* DOCUMENT SECTION *
━━━━━━━━━━━━━━━━

And while we definitely do not want dictators, these are the kinds of issues that dictators can readily identify. Often dictatorships end up being some kind of Elon Muskian horror show where it's about assuaging the petty ego of a megalomaniac who thinks they know everything, but at least if we assume a competent dictator, they wouldn't let people starve while half the economy worked on making blockbuster sitcoms.
We do not need a dictatorship to advocate for direct planning and coordination. It does not even requiring suspending principles of market freedom and commercial autonomy. You simply have to make the case for it, and allocate public resources to support that.
The underlying issue in contemporary economic thinking is what I call "abundance scarcity", ie, the paradox of thrift. This is no paradox, but a simple case of economic gridlock caused by excessively fierce competition for an oversized pie. This is not just on economists, because most of us tend to think about unemployment as a scarcity issue, not an issue of abundance, nevertheless, economists still often embrace "austerity", which really amounts to "passivity", despite whatever else they may be able to throw around in one liners about "lump of labor fallacy", "giffen goods", or the "lucas critique".

━━━━━━━━━━━━━━━━

* RECORDED INFORMATION *
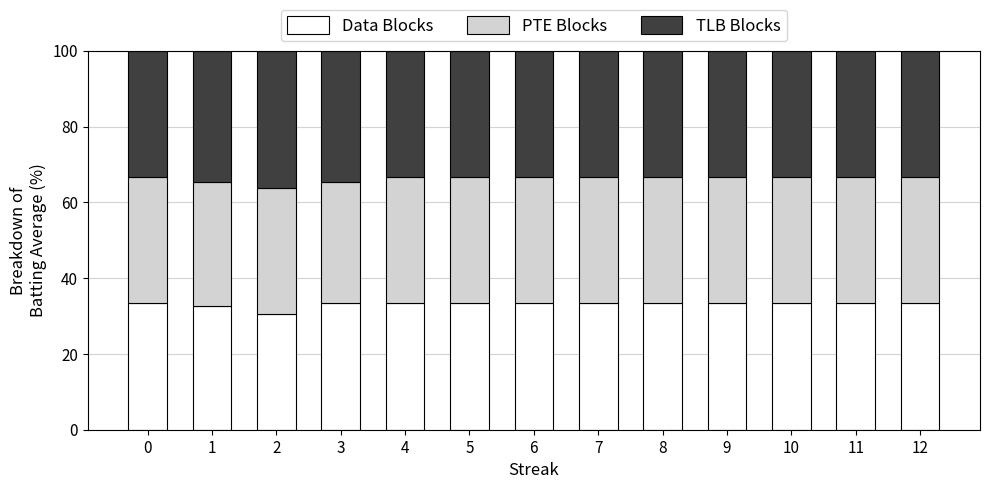

What is the difference between the Data Blocks values at 12 and 1?

0.6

━━━━━━━━━━━━━━━━

* WORK INSTRUCTION A *
Decide whether each statement agrees with the passage on economic planning, answering yes or no and quoting the words that decide it: (i) The passage holds that a dictatorship is needed to advocate for direct planning. (ii) The passage equates what it calls abundance scarcity with the paradox of thrift. (iii) The passage treats the paradox of thrift as a genuine paradox.
* WORK INSTRUCTION B *
Carry on the passage on economic planning from its last sentence.

* TASK ANSWER A *
(i) No: "We do not need a dictatorship to advocate for direct planning and coordination."
(ii) Yes: 'what I call "abundance scarcity", ie, the paradox of thrift'
(iii) No: "This is no paradox, but a simple case of economic gridlock caused by excessively fierce competition for an oversized pie."

* TASK ANSWER B *
This is a common pattern in economics, instead of rethinking things from the ground up, they come up with a name for some tricky "exception", like they were training for the most boring game of trivia pursuit. This leads to what I will now call the "summer's effect", where an economist hedges all possible outcomes as equally likely.
If every rule is an exception, then what rule do you use to decide which exception to expect to overrule the previously accepted exemption?
At this point, you just aren't thinking about the problem clearly.